DIRECTIONS: Please rename "scientific name" to "species" throughout the rows below, keeping every other line the same, and omit the pictures from your answer.

++++ ITEMS

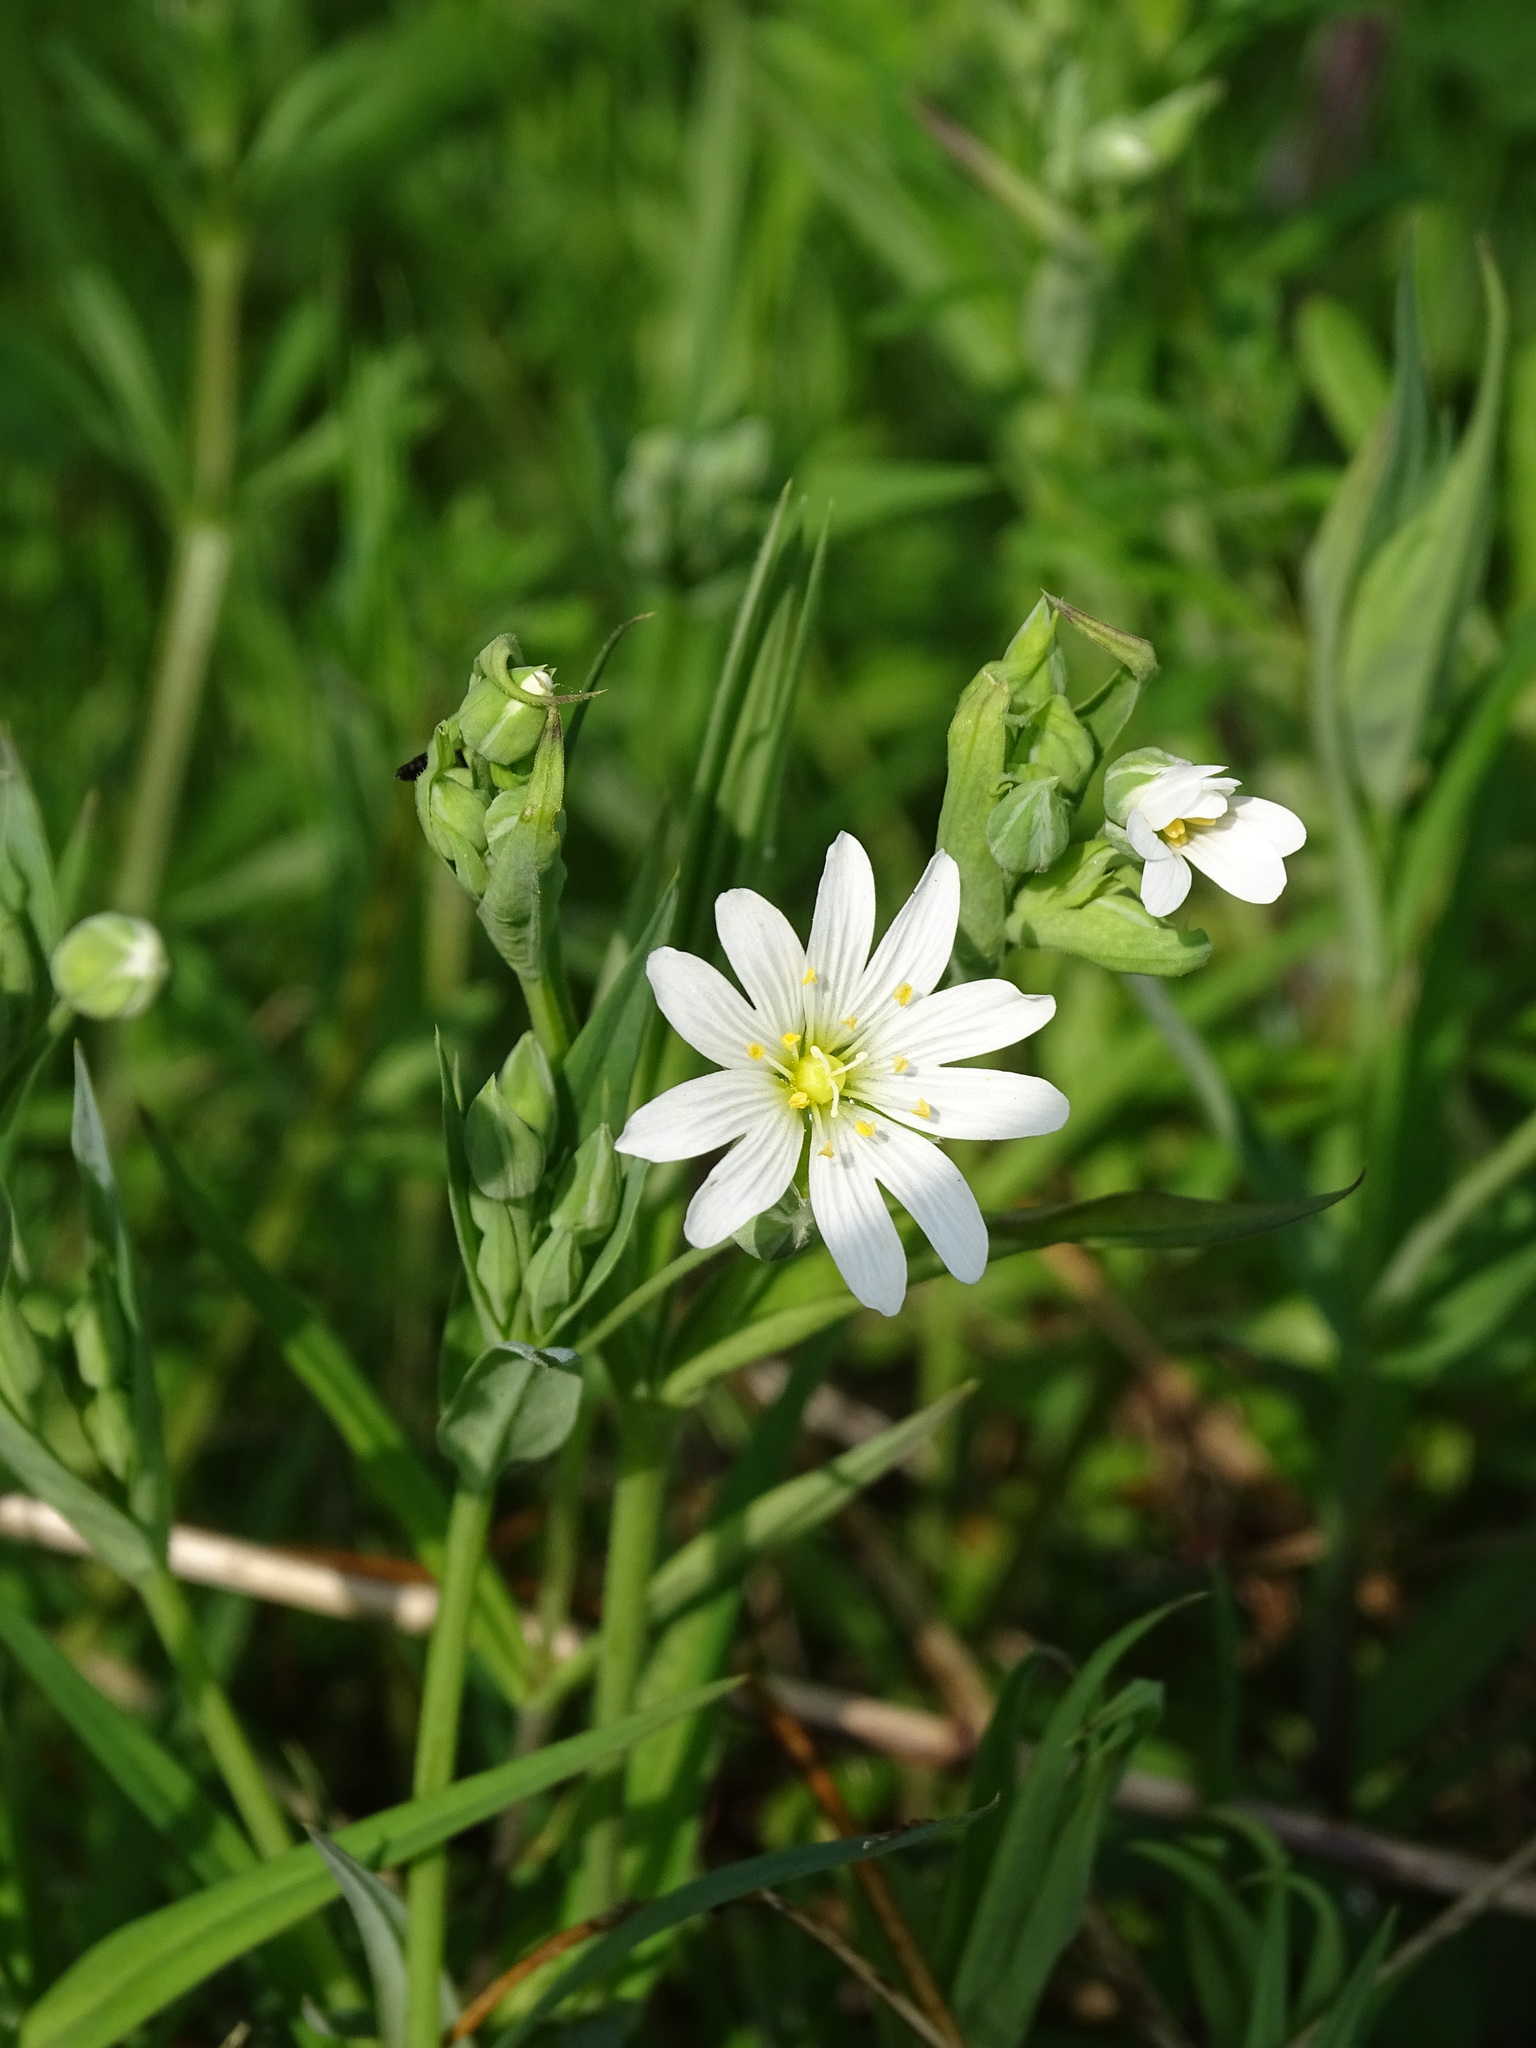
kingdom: Plantae
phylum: Tracheophyta
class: Magnoliopsida
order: Caryophyllales
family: Caryophyllaceae
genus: Rabelera
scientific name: Rabelera holostea
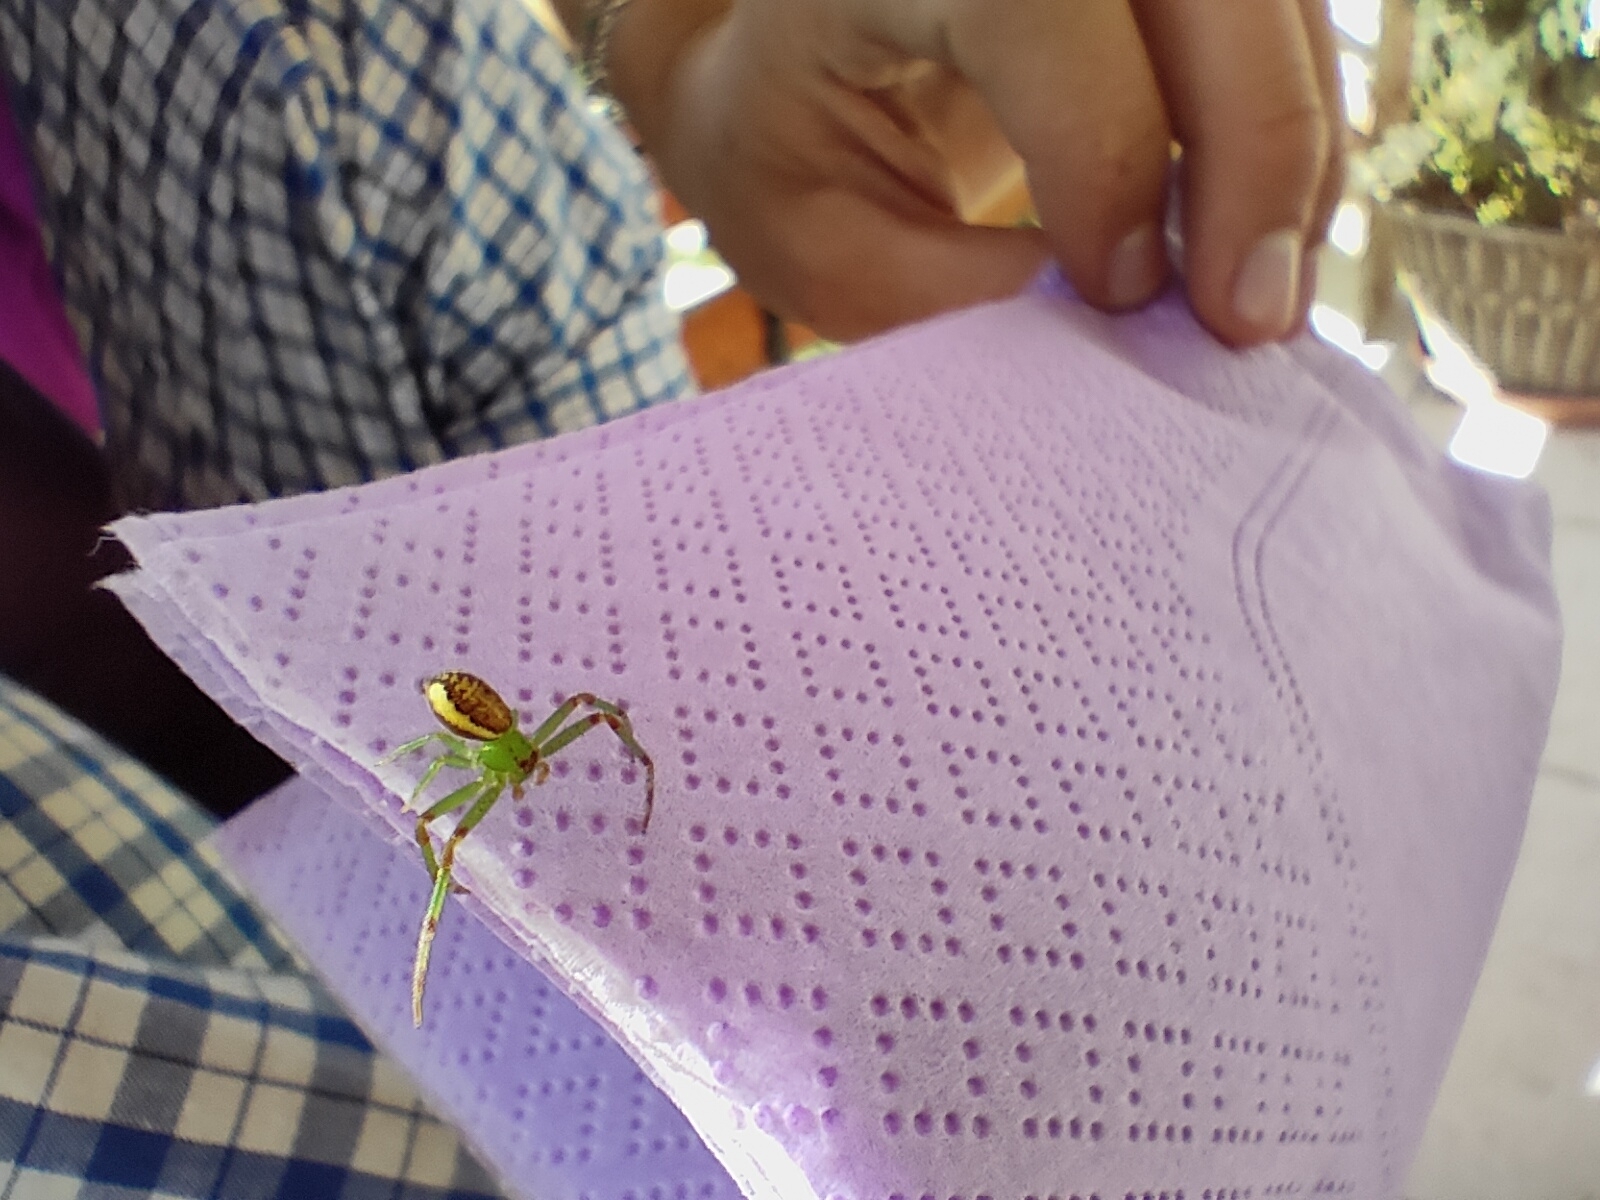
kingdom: Animalia
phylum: Arthropoda
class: Arachnida
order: Araneae
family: Thomisidae
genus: Diaea
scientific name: Diaea dorsata
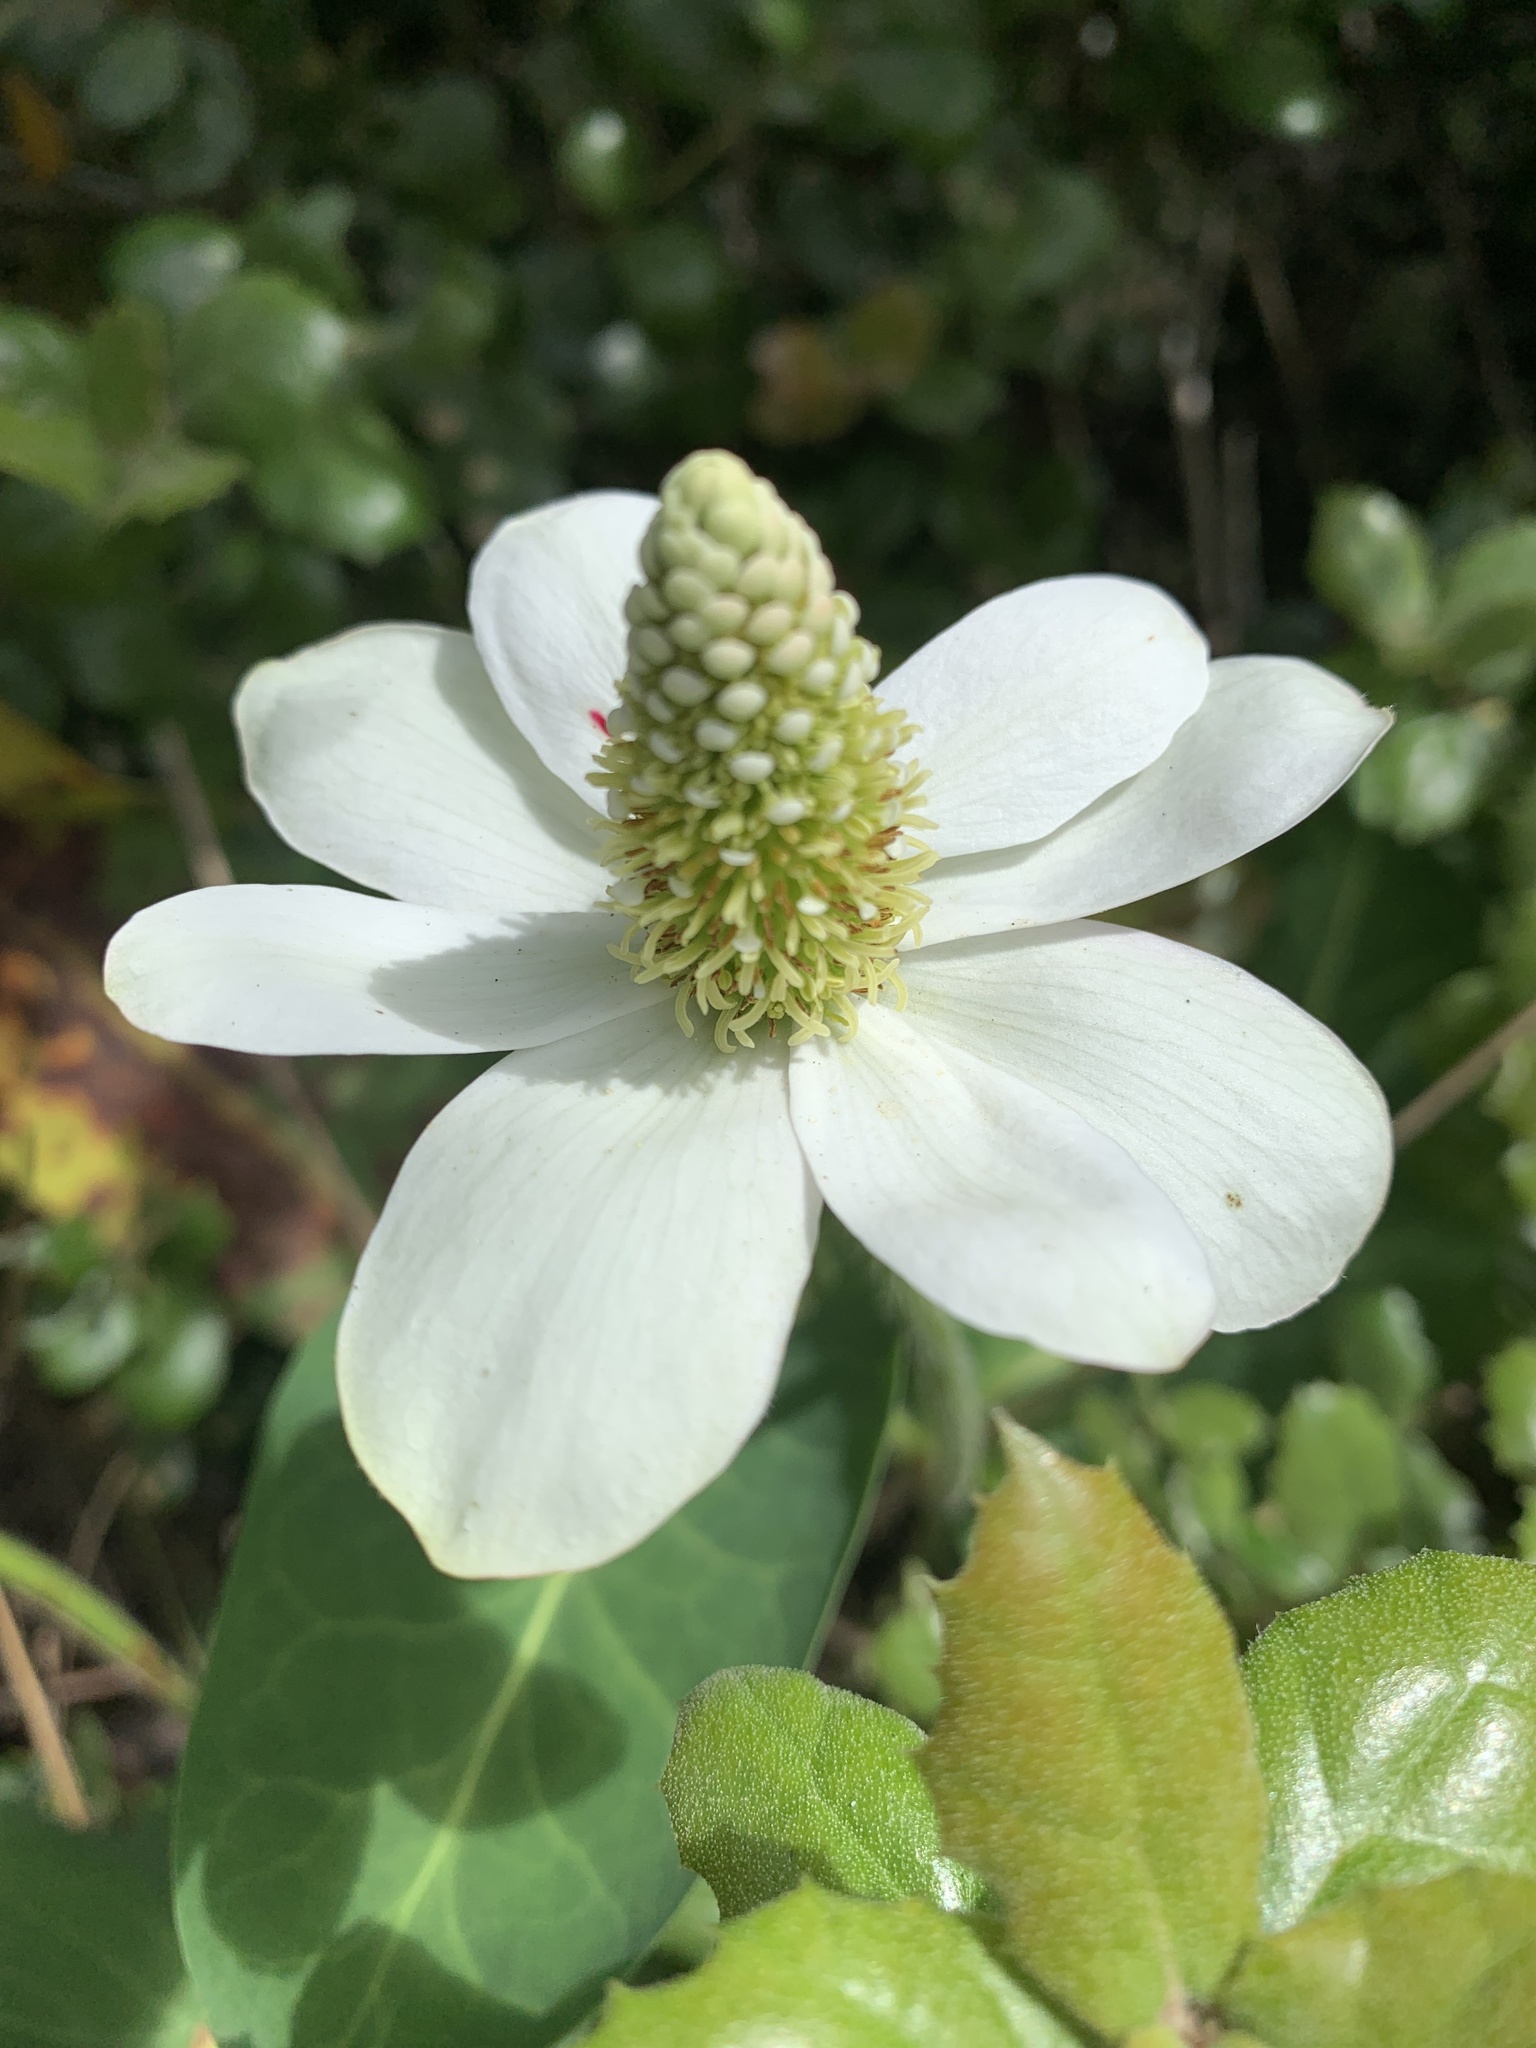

++++++++

WRITTEN SOLUTION:
kingdom: Plantae
phylum: Tracheophyta
class: Magnoliopsida
order: Caryophyllales
family: Caryophyllaceae
genus: Rabelera
species: Rabelera holostea
kingdom: Animalia
phylum: Arthropoda
class: Arachnida
order: Araneae
family: Thomisidae
genus: Diaea
species: Diaea dorsata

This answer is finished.